Recall by the Numbers
Obviously there was high-profile support for naming the new Vietnamese Business District "Little Saigon"—the Dome has never seen a council meeting as raucous as the one last week—but is there really anything to this recall hype? Fly is highly skeptical. Some Little Saigon supporters say they're ready to recall Madison Nguyen, who convinced the City Council that Saigon Business District was an acceptable compromise. Now, people often hear "recall" and think a candidate is done for, but take a closer look at the numbers. According to San Jose's City Attorney Rick Doyle, 12 percent of registered voters residing within Nguyen's District 7 must sign a petition to get a recall onto the ballot. There are roughly 32,000 registered voters in District 7, which means the Vietnamese community needs to collect almost 4,000 valid signatures to force a recall onto the ballot. "I don't know how easy or how hard it is," Doyle said. It might be harder than it appears, considering some of the people leading the recall effort are not residents of Nguyen's district. Still, they are hoping to mobilize enough support from within the district to boot the first Vietnamese-American councilmember from her seat. "They don't understand why she is allergic to the name 'Little Saigon,'" said Barry Hung Do, a member of the Committee for Little Saigon. "We would rather have a non-Vietnamese-American and good ally than a Vietnamese-American that betrays us." It wouldn't be the first time a councilmember was facing a potential recall. A handful of councilmembers have thwarted such attempts over the years. The only success of the last two decades: in the early 1990s, voters recalled former Councilwoman Kathy Cole after she was caught on videotape tugging both sides of her eyes to describe Asians.

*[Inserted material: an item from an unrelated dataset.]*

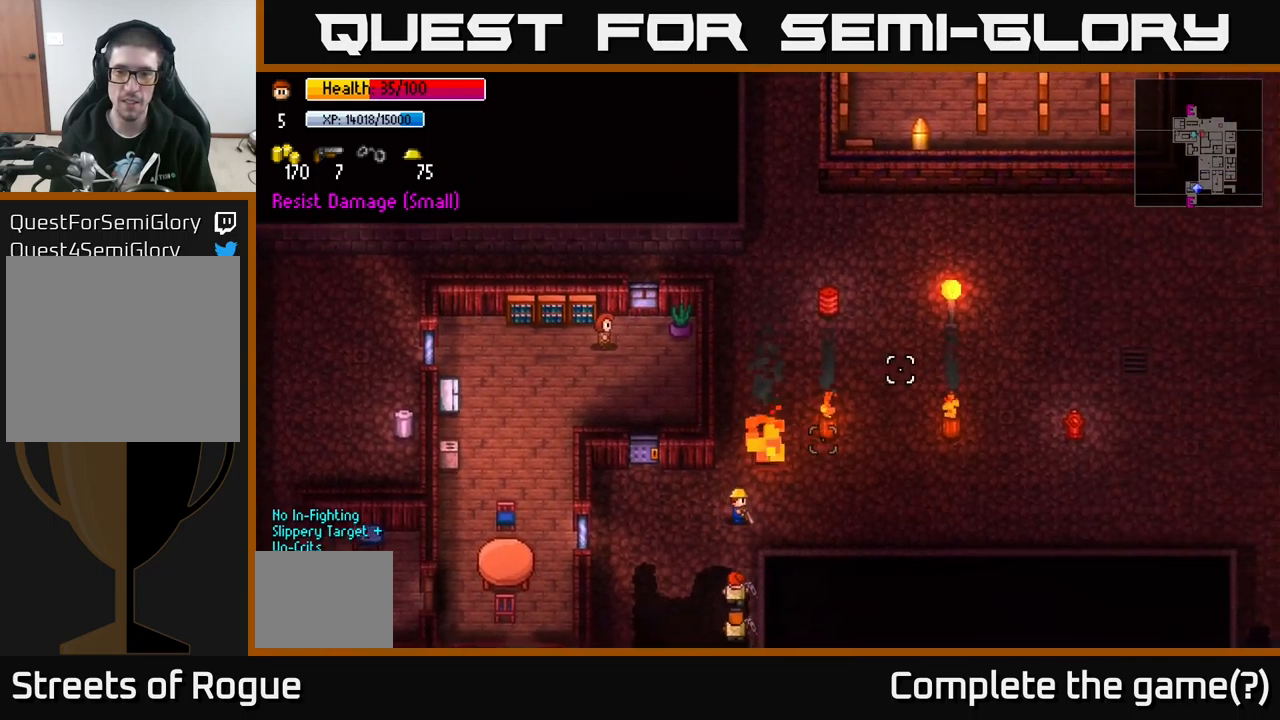
{"buttons": [], "left_stick": "right", "right_stick": "up-right", "events": []}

There are two sides to every story, and in the case of Colleen Wilcox, the former Santa Clara County schools superintendent who was accused of discrimination and harassment, the South Bay has only heard one of them. At least, that's what Wilcox supporters say. A group of 100 of them are throwing the former schools leader a party in her honor. Hundreds more are expected to attend the Dec. 4 soiree, where attendees can make their checks out to the San Jose State University Wilcox Education Endowment. Perhaps this will help polish up her tarnished reputation after she was pressured to resign amid accusations that she harassed and berated her minority employees. Wilcox supporters say she was a victim of disgruntled employees who ganged up on her. "When an underperforming or incompetent employee becomes aware that their performance has come under close scrutiny, their simple solution is to file charges of harassment and/or discrimination (often in collaboration with other disgruntled and underperforming colleagues) against their superior," wrote one, "thereby triggering an investigation and a 'no retaliation' clause. The party's organizers say that in 16 years "there is bound to be a certain number of people who would like to see you fired. You have to look at all the things she has done over the years."